Sacsahuayman – Inca engineering at its finest
The Sacsahuayman ruins sit on a hill above the city of Cusco at an altitude of 3701 meters. The complex is believed to have played a religious as well as a military role. The stones are so closely spaced that a single piece of paper will not fit between many of the stones. The interlocking stones and the way the walls lean inward, have helped the ruins survive earthquakes in Cusco. The Spanish settlers used Sacsayhuaman as a source of stones for building the new city. The site was destroyed block-by-block to build new government and religious buildings in the city. Only the largest stones that were too difficult to move remain. Pope John Paul II visited the site in 1985. Today, Cusqueños celebrate Inti Raymi, the annual Inca festival of the winter solstice in the month of June.

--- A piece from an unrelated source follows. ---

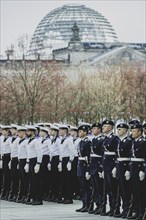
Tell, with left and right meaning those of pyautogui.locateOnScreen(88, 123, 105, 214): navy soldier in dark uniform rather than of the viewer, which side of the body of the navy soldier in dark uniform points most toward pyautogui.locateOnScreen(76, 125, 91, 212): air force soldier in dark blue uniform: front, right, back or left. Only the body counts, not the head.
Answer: right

Machu Picchu – the Lost City of the Incas
The Perurail Vistadome train is the most convenient way to reach Machu Picchu. The train cars have large glass panoramic windows which offer amazing scenic views. The train ride crosses the Sacred Valley and sometimes runs parallel to the Urubamba river. You will be able to see the Nevado de Salkantay which is one of the highest peaks in the region with elevation of 6,271 meters. You will need to make the train reservations online and pick up the tickets in person in Cusco. You can find more information here PeruRail.

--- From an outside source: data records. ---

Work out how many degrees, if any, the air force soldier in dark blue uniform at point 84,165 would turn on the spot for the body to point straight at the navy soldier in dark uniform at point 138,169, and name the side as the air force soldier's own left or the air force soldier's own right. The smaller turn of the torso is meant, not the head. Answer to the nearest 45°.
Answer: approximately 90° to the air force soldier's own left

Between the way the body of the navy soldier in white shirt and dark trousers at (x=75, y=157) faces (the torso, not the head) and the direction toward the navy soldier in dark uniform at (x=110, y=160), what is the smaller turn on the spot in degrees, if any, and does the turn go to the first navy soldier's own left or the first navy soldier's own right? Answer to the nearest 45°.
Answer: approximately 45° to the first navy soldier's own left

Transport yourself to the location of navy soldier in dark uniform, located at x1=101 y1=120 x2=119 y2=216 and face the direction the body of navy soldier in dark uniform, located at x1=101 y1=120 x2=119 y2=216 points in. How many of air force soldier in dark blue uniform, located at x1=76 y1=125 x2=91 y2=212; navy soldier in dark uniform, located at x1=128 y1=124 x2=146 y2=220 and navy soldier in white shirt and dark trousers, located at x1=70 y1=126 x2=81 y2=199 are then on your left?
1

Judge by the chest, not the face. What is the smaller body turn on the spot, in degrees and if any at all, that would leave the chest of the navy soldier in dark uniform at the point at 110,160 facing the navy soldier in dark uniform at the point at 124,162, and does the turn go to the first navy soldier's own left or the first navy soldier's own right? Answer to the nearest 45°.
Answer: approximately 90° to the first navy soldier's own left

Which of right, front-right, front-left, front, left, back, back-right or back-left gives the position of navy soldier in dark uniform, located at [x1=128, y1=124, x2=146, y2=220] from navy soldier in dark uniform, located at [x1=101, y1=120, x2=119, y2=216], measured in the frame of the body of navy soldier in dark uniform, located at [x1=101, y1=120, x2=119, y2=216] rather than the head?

Machu Picchu sits on a mountain ridge above the Urubamba Valley in Peru. The ruins are located 80 kilometers northwest of Cusco. The purpose of the complex has been researched extensively. Most archaeologists believe that Machu Picchu was built as an estate for the Inca emperor around the year 1450. Machu Picchu was unknown to the outside world before being announced in 1911 by the American historian Hiram Bingham. The ruins were known locally before then and many others have come forward claiming to have discovered the city first. In 2007 Machu Picchu was designated as one of the New Seven Wonders of the World. The site suffers from the pressures of too many tourists. UNESCO is considering putting Machu Picchu on its List of World Heritage in Danger.